Last night, our neighbor had a stroke.
I had just decided to wash my face and get ready for bed around 9:20 when I heard sirens in the neighborhood. Because we live in the middle of Little Rock this noise did not necessarily frighten me. Sirens happen quite frequently. I heard Adam ask from the other room, "Didn't that sound a little close to you?"
"Not really I responded," as I proceeded to see if the water in the bathroom sink had adequately heated up enough for me to begin my nightly face wash routine.
"Kate," he answered. "It's at the neighbor's house."
I immediately snapped off the water and followed him through the house. By no means are we 1950's style close to our neighbors, but we do know all of the families living directly beside and across from us on all sides. As I approached the front windows I could see which house the fire truck was at and suddenly I was worried. These particular neighbors are slightly older and I immediately was concerned. Without thinking twice, Adam and I hurried out the front door and down the steps into the street. We were greeted by other neighbors -- all stepping out to see what was going on. While we waited for word, one of our neighbors told us that years prior, the gentleman in the house had had a massive heart surgery and they were fearful of a heart attack.
I kept thinking, "I saw them both recently and everyone seemed in good health."
Minutes passed and an ambulance finally came. The paramedics did not seem to be in a rush and so I worried all the more. I did not want there to be an emergency necessarily but it didn't seem like a good omen for them to be taking so much time to get in the home. At last, they went inside with the gurney and we were all left standing in the street wondering... hoping... silently praying.

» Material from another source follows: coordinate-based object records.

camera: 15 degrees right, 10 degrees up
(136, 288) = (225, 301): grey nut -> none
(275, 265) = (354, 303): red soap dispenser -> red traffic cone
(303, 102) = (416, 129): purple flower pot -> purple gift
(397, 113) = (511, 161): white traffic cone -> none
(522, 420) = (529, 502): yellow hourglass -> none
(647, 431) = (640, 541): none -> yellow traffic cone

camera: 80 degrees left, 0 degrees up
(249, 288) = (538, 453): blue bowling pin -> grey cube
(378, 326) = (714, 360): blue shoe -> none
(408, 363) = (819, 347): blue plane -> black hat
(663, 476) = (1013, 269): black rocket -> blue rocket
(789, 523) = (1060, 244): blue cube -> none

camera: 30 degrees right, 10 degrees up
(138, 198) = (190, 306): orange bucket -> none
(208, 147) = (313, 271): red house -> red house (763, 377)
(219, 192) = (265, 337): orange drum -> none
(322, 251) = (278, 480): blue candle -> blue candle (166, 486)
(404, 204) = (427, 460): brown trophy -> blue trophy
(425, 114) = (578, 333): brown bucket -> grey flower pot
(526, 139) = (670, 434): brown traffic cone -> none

After some time, they emerged from the home but not with the husband on the gurney like everyone expected. It was the wife. By looking at her, it was clear what had happened. One side of her body was slumped over, completely out of her control. Adam lightly grabbed my shoulder and whispered in my ear, "Stroke."

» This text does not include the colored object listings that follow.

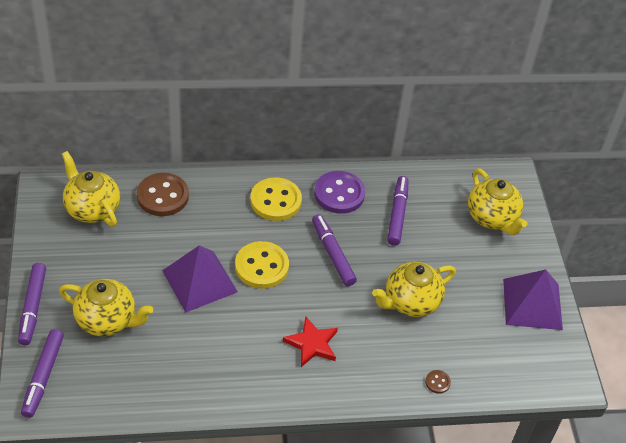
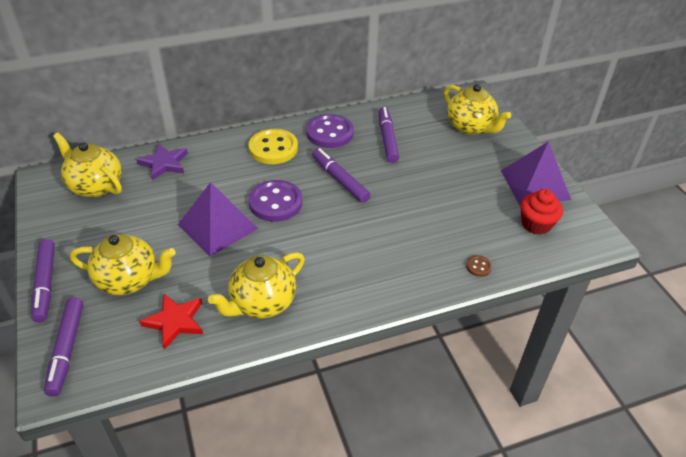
camera: 10 degrees left, 5 degrees down
(162, 196) = (164, 163): brown button -> purple star
(261, 266) = (275, 202): yellow button -> purple button
(312, 344) = (345, 258): red star -> red star (175, 322)
(410, 302) = (426, 204): yellow teapot -> yellow teapot (262, 303)
(514, 349) = (536, 224): none -> red cupcake

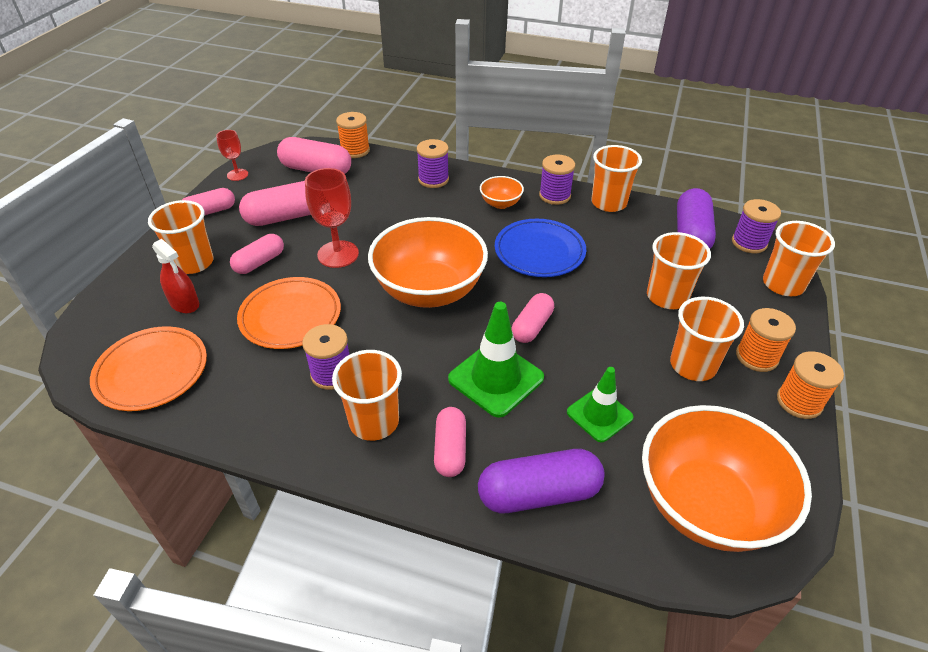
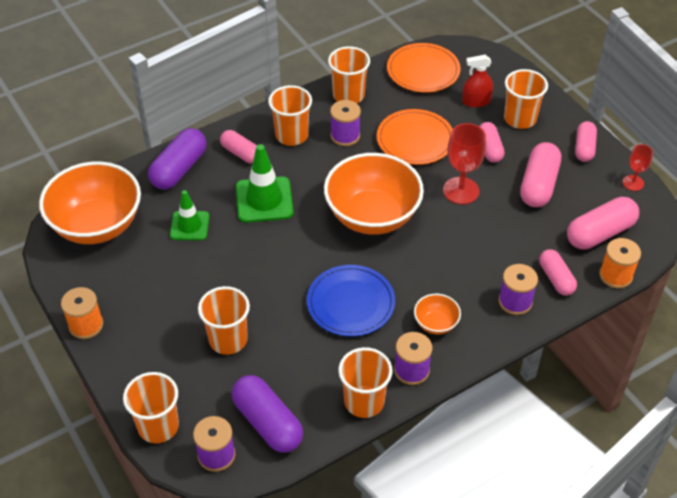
camera: 130 degrees right, 5 degrees up
(532, 326) = (284, 245): pink capsule -> pink capsule (556, 278)
(693, 365) = (166, 298): orange cup -> orange cup (348, 95)
(756, 357) = (132, 338): orange spool -> none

Standing there in the street, I felt so powerless. I found myself thinking of what their evening must have been like before it happened. Were they laughing? Were they eating dinner? Were they just about to break open a bottle of wine? It seemed so utterly unfair to me in one moment, everything can be okay, and then in the next, potentially your entire life changes.
After the ambulance left and her husband followed it to the hospital, the neighbors began to disperse. I held Adam's hand tight as we walked back to our house. After we got inside and I started washing my face again, I quizzed Adam on why strokes happen and how we can prevent them. As always, he gave me answers but I still found myself looking for comfort.

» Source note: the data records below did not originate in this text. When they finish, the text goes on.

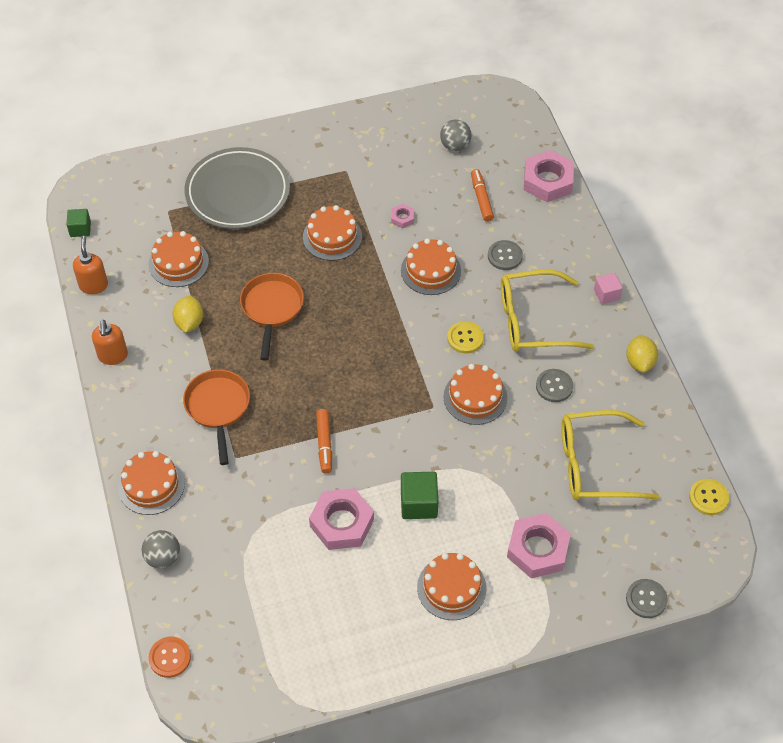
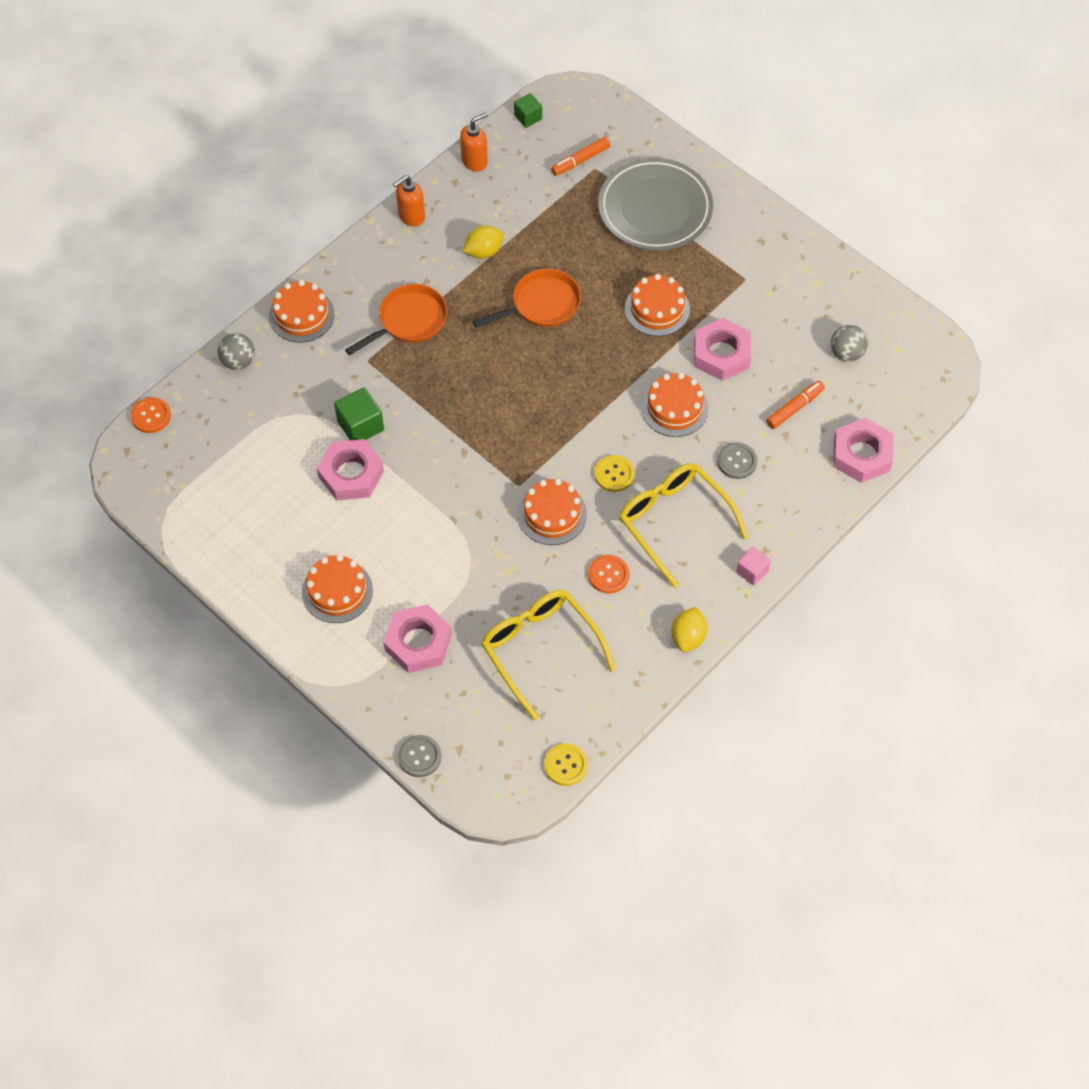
camera: 60 degrees right, 5 degrees up
(178, 263) = (542, 208): orange cake -> none
(324, 444) = (423, 420): orange marker -> orange marker (580, 160)
(402, 218) = (721, 354): pink nut -> pink nut, size x2.16
(419, 503) = (407, 524): green cube -> green cube (360, 425)
(554, 386) = (608, 575): grey button -> orange button
(640, 362) = (688, 637): yellow lemon -> yellow lemon turned 45 degrees counterclockwise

You see, sometimes I worry that my life is "too good." I worry that I'm too lucky to have found a good job, live in a nice home, and be married to the love of my life. I worry that somehow, I've slipped through the cracks of the universe and it just hasn't noticed how blissfully happy I am most days (hell -- there are days that I don't even realize how blissfully happy I am). My fears only increase when I see bad things happen to good people; even more so when those good people are just a door down the street.
I wish I could end this post with some sort of major insight into life's meaning or perhaps provide an answer to the oldest question, "Why do bad things happen to good people?" But I can't. All I can do is stop by my neighbor's house soon and offer to drop off a meal or run errands. All I can do is be thankful for every second I have with Adam... every second that I have in this life of mine... every second of health and happiness. That's all I can do. And so I'll do it. Today. Tomorrow. And every day after that.